Masukklah Felona dan Paman Ero ke dalam rumah. Felona langsung menyantap makan malam yang sudah disiapkan untuknya dan menyalakan wifi ponselnya. Tak di sangkanya banyak pesan masuk dan panggilan tak terjawab dari Paman Ero.


*Paman pasti sangat khawatir, dia merawatku seperti putrinya sendiri*, dalam hati Felona merenung.


Sejak dulu Felona dijaga oleh Paman Ero, beliau yang melihatnya tumbuh hingga sebesar ini. Kasih sayangnya seperti Ayah Felona sendiri, meskipun demikian Ayah Felona yang sangat menyayanginya Felona paham betul hal itu.


Meskipun membuat Felona mengorbankan masa depan impiannya. Karena dulu Ibunya pergi meninggalkan Felona sendirian di jalanan kumuh.. Felona menangis terisak - isak tak berhenti, sampai Ayah Felona menemukannya di jalan. Menenangkannya dan berjuang sendirian membangun perusahaan Santosa menjadi sebesar sekarang, tetapi karena ikatan janji yang tak bisa dipungkiri Ayah Felona sangat meminta maaf karena menyayangkan waktu dulu itu, tetapi jika tidak mana bisa mereka bertahan hidup tanpa bantuan dari teman Ayahnya itu.


Renungan Felona itu terbawa hingga ia berjalan ke kamar, menggeletakkan tubuhnya ke kasur. Dirasakannya baju Hecnor.

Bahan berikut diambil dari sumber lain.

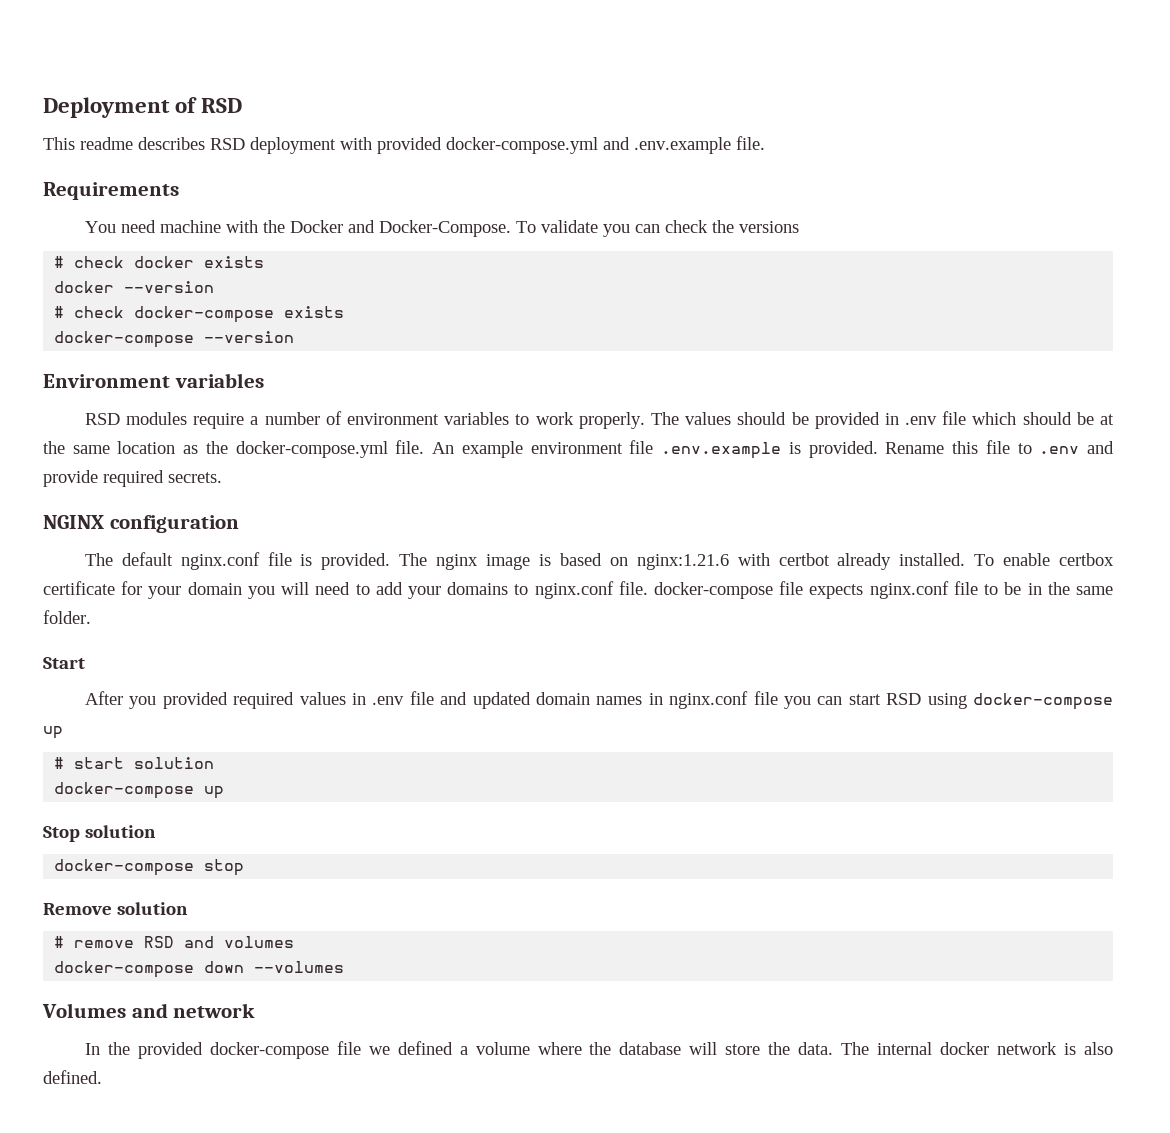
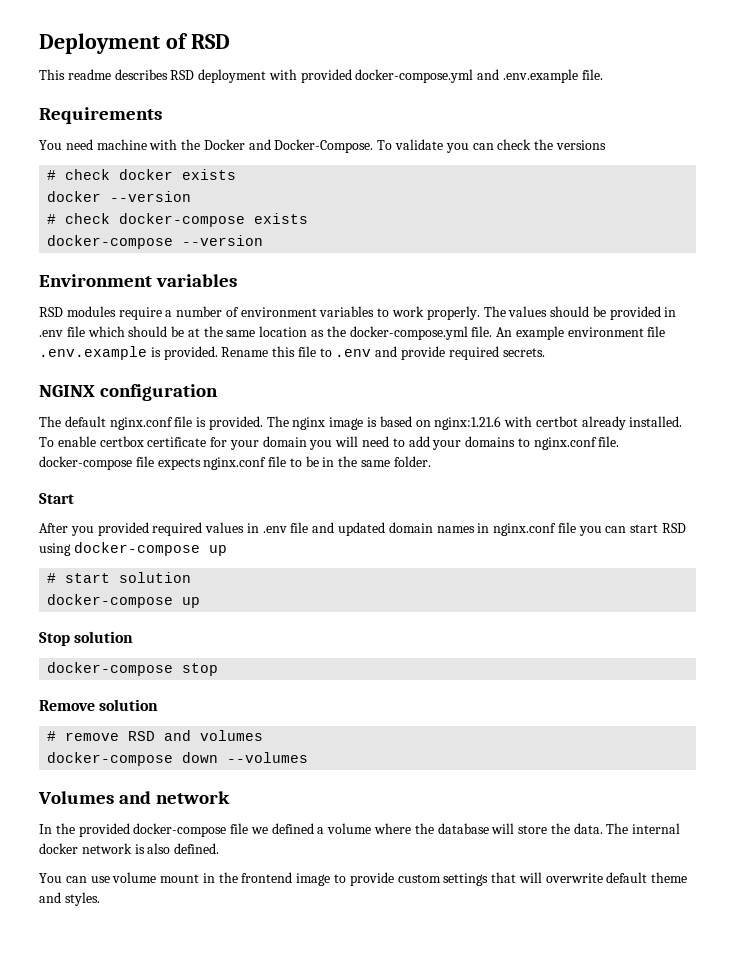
(102, 1077) none -> [39,872,688,886] [39,892,100,906] // You can use volume mount in the frontend image to provide custom settings that will overwrite default theme and styles.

*Baju ini sangat nyaman. Tapi kenapa dadaku menonjol sekali, Apakah dia melihatnya? Oh tidak memalukan sekali ... Ya ampunnn Felonaa kok kamu gak sadarrrr?* teguran hati Felona yang merasa sangat malu.


Felona pun beranjak dari kasur melepaskan baju itu dan menatap tubuhnya di cermin.


*Apakah dia juga melihat tubuhku saat mengganti pakaian di mobilnya?*, pikir felona sambil melihat tubuhnya.


"Ahhh, tak mungkin kan? Dia tadi sudah bilang fokus menyetir bukan?", seru Felona.


Felona pun mandi dengan air hangat, ya walau sudah malam dia selalu rajin mandi merawat tubuhnya dan supaya tak sakit karena kehujanan tadi.


Pikiran Felona berjalan, *Pak Hecnor itu baik, tapi kenapa sebelumnya dia mengira aku anak nakal? Apakah dia baik karena telah bersalah? Tapikan sudah minta maaf. Apa benar karena kebetulan lewat?* Felona terus memikirkan tanpa ada jawaban.


[Namanya perempuan ya kan pikirannya banyak bercabang - cabang seperti akar pohon beringin]


Pikiran tak jelas itu pun berhenti ketika dia sudah mulai mengantuk dan ingin tidur untuk beristirahat. Besok dia harus sekolah lagi dia mencharger ponsel dan menyiapkan alarm supaya tak terlampat, lampu terang dibuatnya mode tidur tetap menyala tetapi dengan cahaya redup. Matanya mulai terpejam dan jalan di dunia mimpi terbuka.